Problem |
For the records below, output word for word the lines from the one with "focal_35mm: 70" up to and including the one with "exposure_s: 1/1600". No pictures.

Exercise materials |
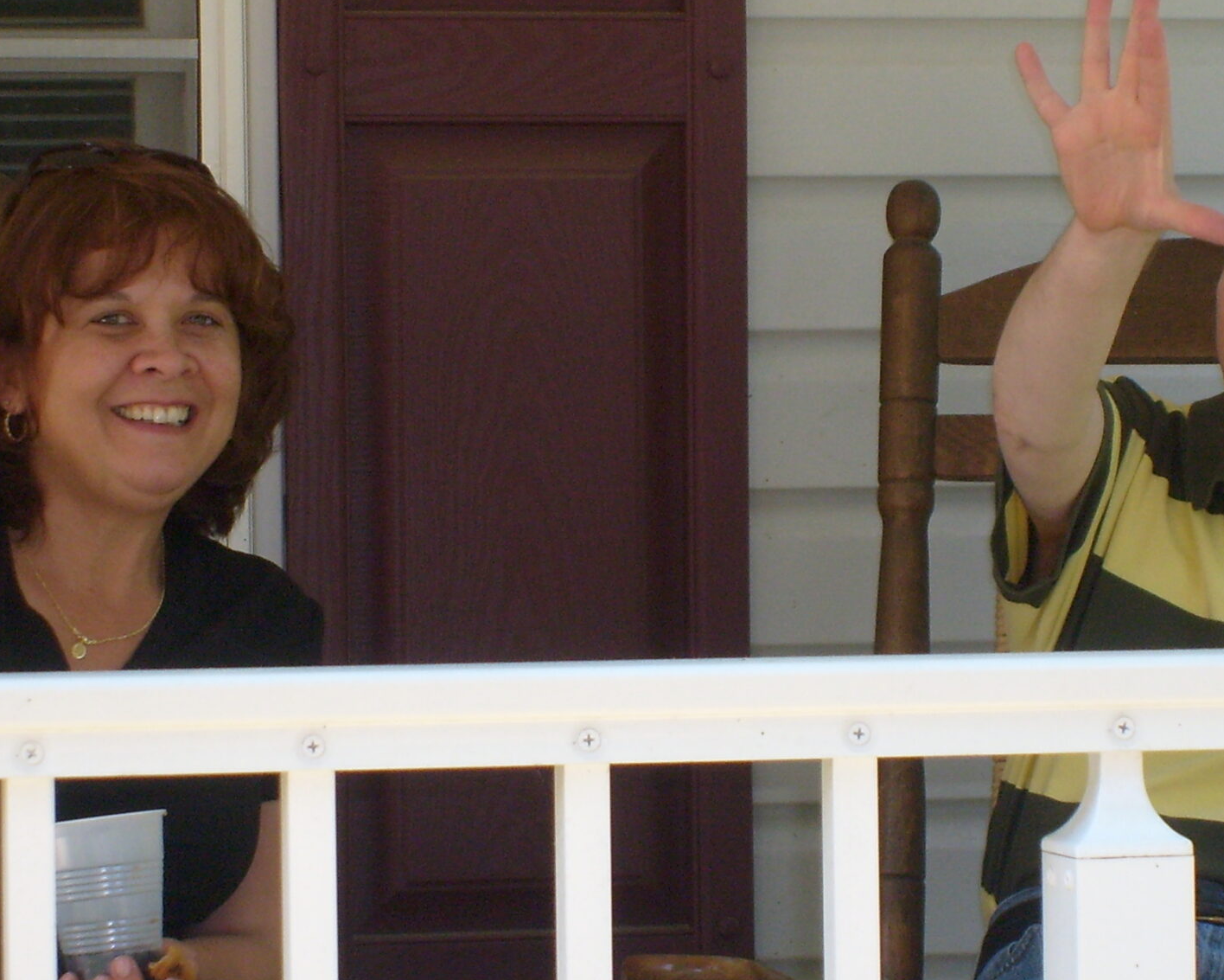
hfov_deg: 10.3
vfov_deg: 8.3
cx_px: 642
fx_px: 6775
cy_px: 434
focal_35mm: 187
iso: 100
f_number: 4.9
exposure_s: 1/90
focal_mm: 17.4
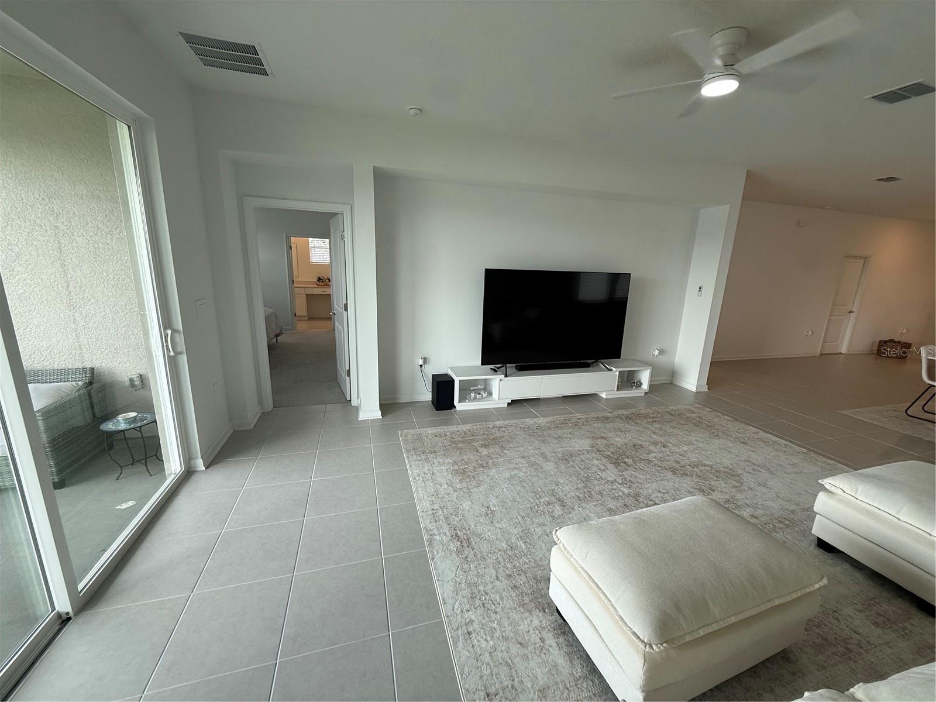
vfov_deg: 85.7
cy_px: 351
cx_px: 468
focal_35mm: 14
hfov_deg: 102.1
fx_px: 379
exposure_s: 1/120
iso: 100
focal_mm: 2.22
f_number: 2.2
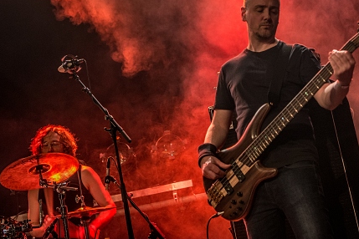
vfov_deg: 19.4
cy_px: 81
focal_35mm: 70
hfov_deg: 28.8
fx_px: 698
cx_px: 218
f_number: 2.8
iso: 1600
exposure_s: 1/80
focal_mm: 50
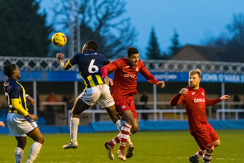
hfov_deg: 9.9
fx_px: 1410
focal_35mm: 208
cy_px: 74
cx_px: 127
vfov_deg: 6.6
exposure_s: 1/800
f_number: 2.8
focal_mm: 135
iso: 5000
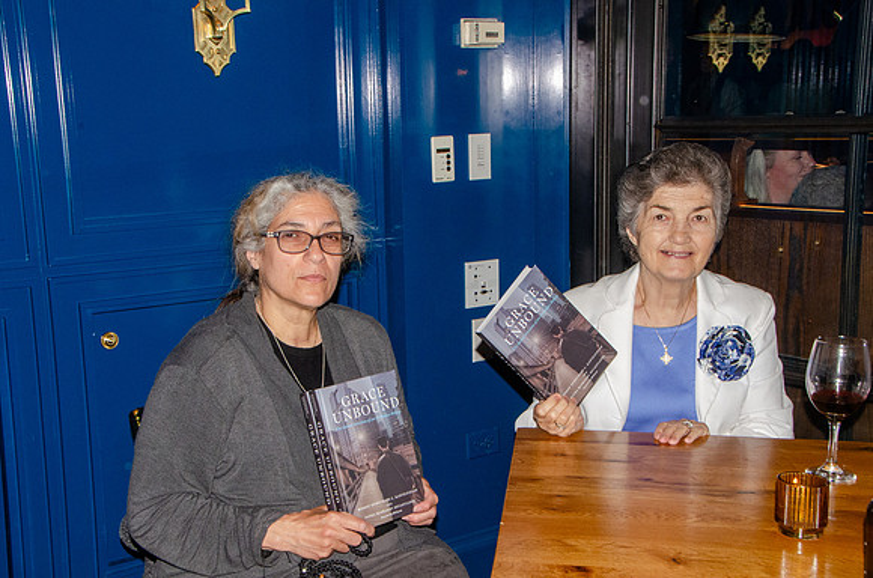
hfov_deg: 41.2
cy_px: 289
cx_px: 436
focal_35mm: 48
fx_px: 1161
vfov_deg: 27.9
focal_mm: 32
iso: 2500
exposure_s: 1/160
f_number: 16
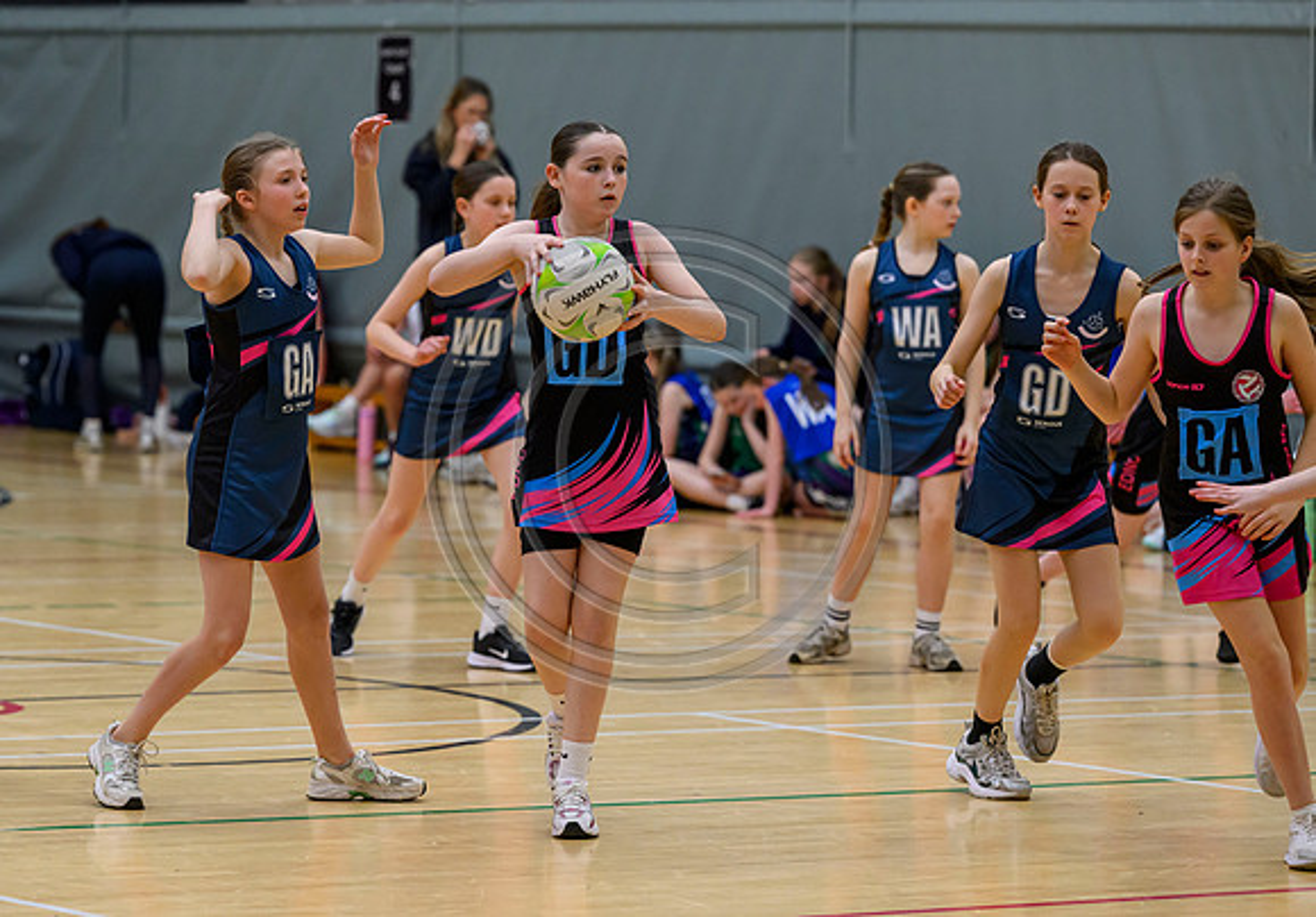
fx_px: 7000
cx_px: 529
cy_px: 399
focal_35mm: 189
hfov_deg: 10.7
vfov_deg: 7.5
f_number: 4.5
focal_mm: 160
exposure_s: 1/1000
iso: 4000
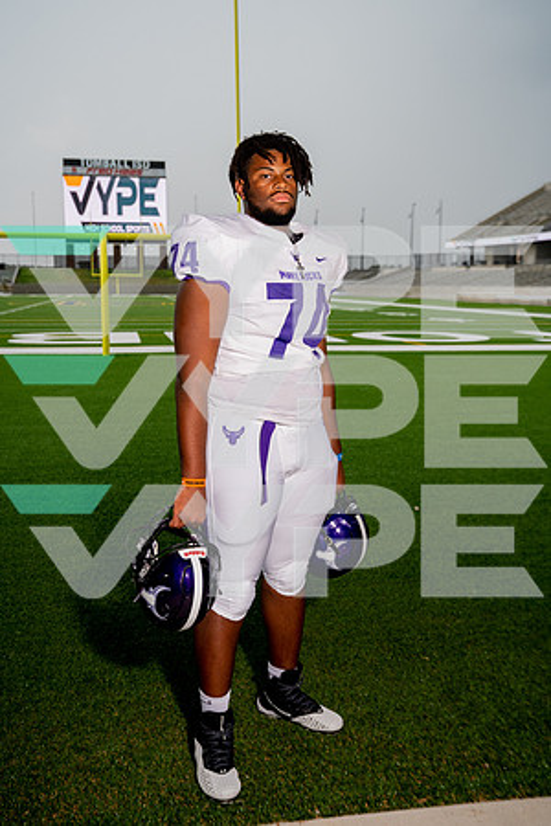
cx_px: 276
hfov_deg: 35.9
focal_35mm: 37
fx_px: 849
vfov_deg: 51.9
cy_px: 413
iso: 1000
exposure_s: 1/1600
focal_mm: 37
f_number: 4.5
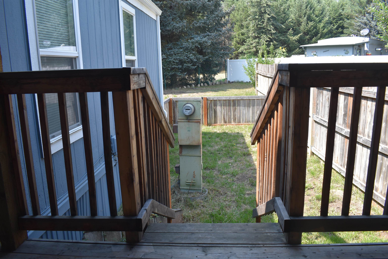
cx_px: 194
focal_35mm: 27
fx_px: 291
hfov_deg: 67.4
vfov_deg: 47.9
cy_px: 130
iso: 200
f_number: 7.1
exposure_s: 1/250
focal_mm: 18
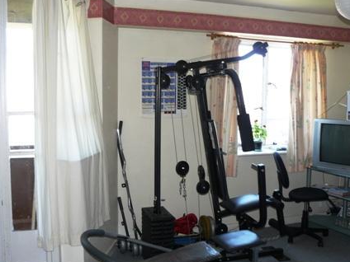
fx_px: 384
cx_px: 170
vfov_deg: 37.7
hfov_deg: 49.0
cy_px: 135
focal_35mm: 38
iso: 100
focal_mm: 6
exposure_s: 1/30
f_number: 2.8
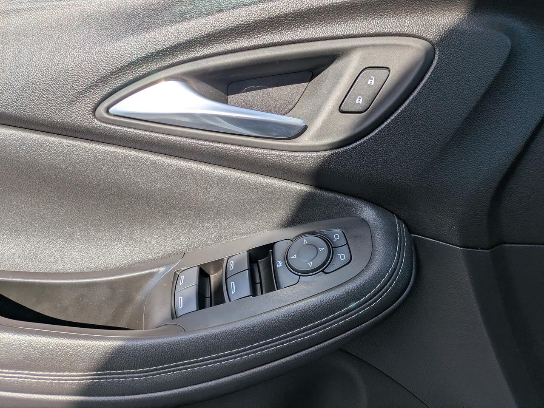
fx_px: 393
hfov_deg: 69.4
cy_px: 204
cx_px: 272
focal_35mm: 25
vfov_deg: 54.9
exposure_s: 1/1001
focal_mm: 5.43
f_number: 1.89
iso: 45
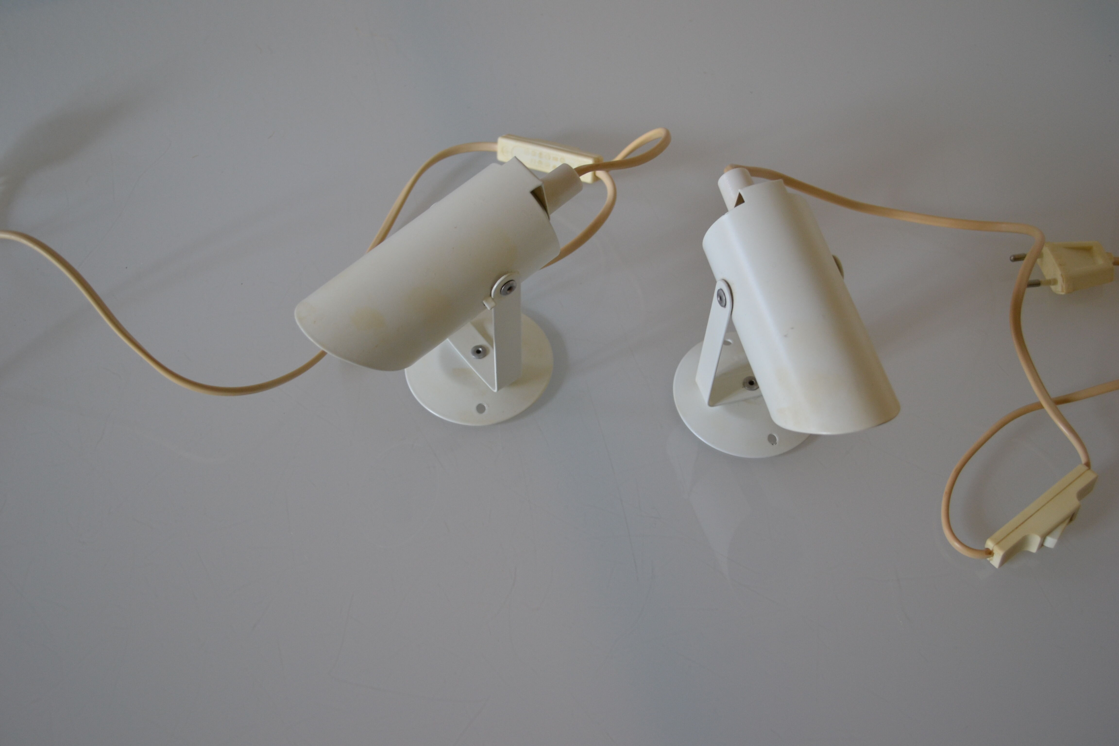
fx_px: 1119
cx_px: 560
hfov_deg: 53.1
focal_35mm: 36
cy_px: 373
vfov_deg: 36.9
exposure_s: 1/50
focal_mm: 24
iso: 400
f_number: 4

Problem solution |
focal_35mm: 70
hfov_deg: 28.8
fx_px: 698
cx_px: 218
f_number: 2.8
iso: 1600
exposure_s: 1/80
focal_mm: 50
hfov_deg: 9.9
fx_px: 1410
focal_35mm: 208
cy_px: 74
cx_px: 127
vfov_deg: 6.6
exposure_s: 1/800
f_number: 2.8
focal_mm: 135
iso: 5000
hfov_deg: 41.2
cy_px: 289
cx_px: 436
focal_35mm: 48
fx_px: 1161
vfov_deg: 27.9
focal_mm: 32
iso: 2500
exposure_s: 1/160
f_number: 16
fx_px: 7000
cx_px: 529
cy_px: 399
focal_35mm: 189
hfov_deg: 10.7
vfov_deg: 7.5
f_number: 4.5
focal_mm: 160
exposure_s: 1/1000
iso: 4000
cx_px: 276
hfov_deg: 35.9
focal_35mm: 37
fx_px: 849
vfov_deg: 51.9
cy_px: 413
iso: 1000
exposure_s: 1/1600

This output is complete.